[Stored items]
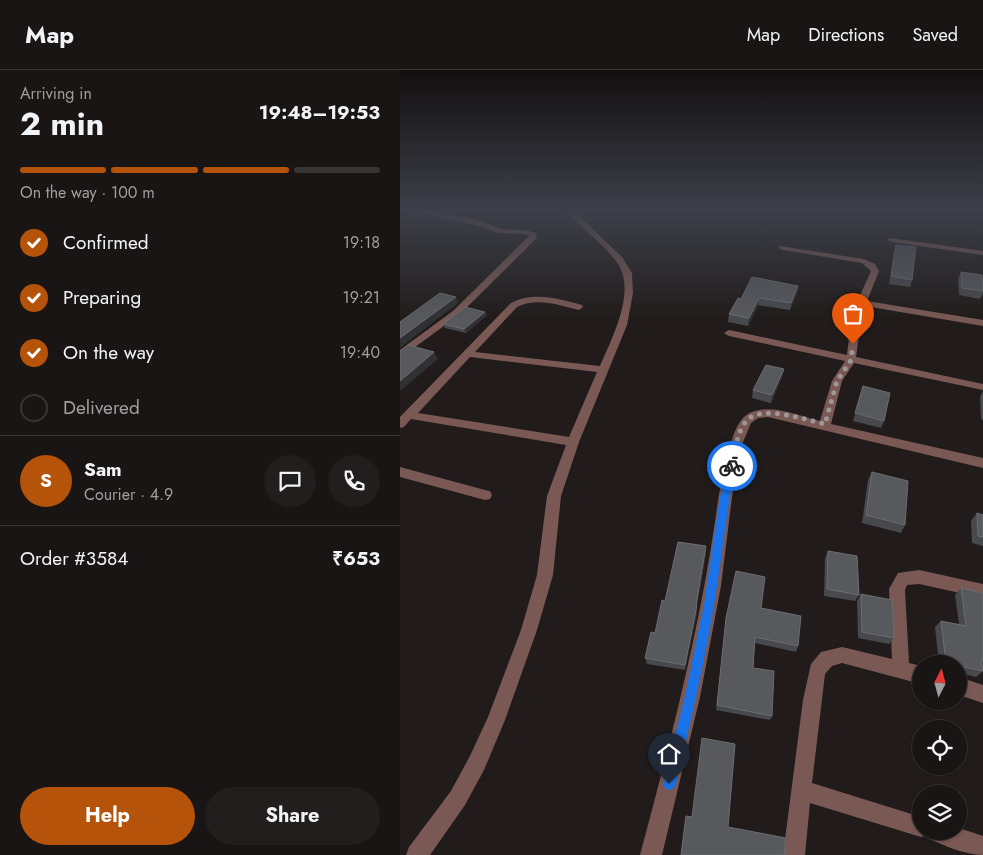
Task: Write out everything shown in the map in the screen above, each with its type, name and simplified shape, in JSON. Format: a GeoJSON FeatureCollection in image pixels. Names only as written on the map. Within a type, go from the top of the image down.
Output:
{"type":"FeatureCollection","features":[{"type":"Feature","properties":{"kind":"street"},"geometry":{"type":"LineString","coordinates":[[400,355],[456,313],[525,246]]}},
{"type":"Feature","properties":{"kind":"street"},"geometry":{"type":"LineString","coordinates":[[417,855],[458,798],[477,762],[496,720],[529,630],[545,575],[554,496],[573,442],[622,325],[629,293],[628,273],[619,259],[605,246]]}},
{"type":"Feature","properties":{"kind":"street"},"geometry":{"type":"LineString","coordinates":[[931,246],[983,253]]}},
{"type":"Feature","properties":{"kind":"street"},"geometry":{"type":"LineString","coordinates":[[783,248],[864,261],[872,266],[875,271],[857,312],[851,360],[837,381],[825,424]]}},
{"type":"Feature","properties":{"kind":"street"},"geometry":{"type":"LineString","coordinates":[[404,419],[520,301],[535,299],[578,307]]}},
{"type":"Feature","properties":{"kind":"street"},"geometry":{"type":"LineString","coordinates":[[862,303],[983,323]]}},
{"type":"Feature","properties":{"kind":"street"},"geometry":{"type":"LineString","coordinates":[[729,334],[983,387]]}},
{"type":"Feature","properties":{"kind":"street"},"geometry":{"type":"LineString","coordinates":[[467,354],[604,370]]}},
{"type":"Feature","properties":{"kind":"street"},"geometry":{"type":"LineString","coordinates":[[652,855],[691,696],[713,586],[725,497],[740,435],[746,422],[755,414],[768,413],[825,424],[983,463]]}},
{"type":"Feature","properties":{"kind":"street"},"geometry":{"type":"LineString","coordinates":[[404,419],[573,442]]}},
{"type":"Feature","properties":{"kind":"street"},"geometry":{"type":"LineString","coordinates":[[400,472],[485,495]]}},
{"type":"Feature","properties":{"kind":"street"},"geometry":{"type":"LineString","coordinates":[[901,668],[898,589],[903,578],[919,577],[983,592]]}},
{"type":"Feature","properties":{"kind":"street"},"geometry":{"type":"LineString","coordinates":[[794,855],[817,670],[827,658],[842,655],[912,671]]}},
{"type":"Feature","properties":{"kind":"street"},"geometry":{"type":"LineString","coordinates":[[968,689],[983,694]]}},
{"type":"Feature","properties":{"kind":"street"},"geometry":{"type":"LineString","coordinates":[[801,790],[912,824]]}},
{"type":"Feature","properties":{"kind":"street"},"geometry":{"type":"LineString","coordinates":[[963,840],[983,846]]}},
{"type":"Feature","properties":{"kind":"building"},"geometry":{"type":"Polygon","coordinates":[[[896,246],[916,247],[912,280],[891,276],[896,246]]]}},
{"type":"Feature","properties":{"kind":"building"},"geometry":{"type":"Polygon","coordinates":[[[961,272],[982,275],[983,291],[962,288],[961,272]]]}},
{"type":"Feature","properties":{"kind":"building"},"geometry":{"type":"Polygon","coordinates":[[[752,277],[798,286],[791,303],[759,298],[749,318],[729,314],[738,298],[741,299],[752,277]]]}},
{"type":"Feature","properties":{"kind":"building"},"geometry":{"type":"Polygon","coordinates":[[[440,293],[456,297],[400,338],[400,322],[440,293]]]}},
{"type":"Feature","properties":{"kind":"building"},"geometry":{"type":"Polygon","coordinates":[[[465,307],[485,312],[464,329],[443,324],[465,307]]]}},
{"type":"Feature","properties":{"kind":"building"},"geometry":{"type":"Polygon","coordinates":[[[408,345],[434,352],[400,381],[400,351],[408,345]]]}},
{"type":"Feature","properties":{"kind":"building"},"geometry":{"type":"Polygon","coordinates":[[[766,365],[784,369],[772,395],[753,390],[766,365]]]}},
{"type":"Feature","properties":{"kind":"building"},"geometry":{"type":"Polygon","coordinates":[[[863,386],[890,393],[884,421],[855,413],[863,386]]]}},
{"type":"Feature","properties":{"kind":"building"},"geometry":{"type":"Polygon","coordinates":[[[872,472],[908,481],[905,525],[866,515],[872,472]]]}},
{"type":"Feature","properties":{"kind":"building"},"geometry":{"type":"Polygon","coordinates":[[[977,513],[983,515],[983,537],[978,536],[977,513]]]}},
{"type":"Feature","properties":{"kind":"building"},"geometry":{"type":"Polygon","coordinates":[[[678,542],[706,546],[685,665],[645,658],[651,632],[655,633],[662,600],[665,601],[678,542]]]}},
{"type":"Feature","properties":{"kind":"building"},"geometry":{"type":"Polygon","coordinates":[[[828,551],[857,556],[859,595],[827,589],[828,551]]]}},
{"type":"Feature","properties":{"kind":"building"},"geometry":{"type":"Polygon","coordinates":[[[736,571],[765,577],[761,608],[801,616],[798,646],[755,637],[753,668],[774,671],[772,716],[717,705],[726,618],[736,571]]]}},
{"type":"Feature","properties":{"kind":"building"},"geometry":{"type":"Polygon","coordinates":[[[961,588],[983,593],[983,661],[981,661],[983,671],[968,668],[968,655],[945,655],[941,621],[966,626],[961,588]]]}},
{"type":"Feature","properties":{"kind":"building"},"geometry":{"type":"Polygon","coordinates":[[[861,594],[892,600],[894,638],[862,632],[861,594]]]}},
{"type":"Feature","properties":{"kind":"building"},"geometry":{"type":"Polygon","coordinates":[[[702,738],[735,744],[728,827],[786,838],[784,853],[786,855],[681,855],[686,816],[692,817],[702,738]]]}},
{"type":"Feature","properties":{"kind":"way so far"},"geometry":{"type":"LineString","coordinates":[[732,466],[737,442],[746,422],[755,414],[768,413],[825,424],[837,381],[851,360],[853,344]]}},
{"type":"Feature","properties":{"kind":"route"},"geometry":{"type":"LineString","coordinates":[[669,784],[691,696],[713,586],[725,497],[732,466]]}}]}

Problem details: Check each line of the entries above for the word "FeatureCollection". List the ones that have it.

Finished exercise:
Task: Write out everything shown in the map in the screen above, each with its type, name and simplified shape, in JSON. Format: a GeoJSON FeatureCollection in image pixels. Names only as written on the map. Within a type, go from the top of the image down.
{"type":"FeatureCollection","features":[{"type":"Feature","properties":{"kind":"street"},"geometry":{"type":"LineString","coordinates":[[400,355],[456,313],[525,246]]}},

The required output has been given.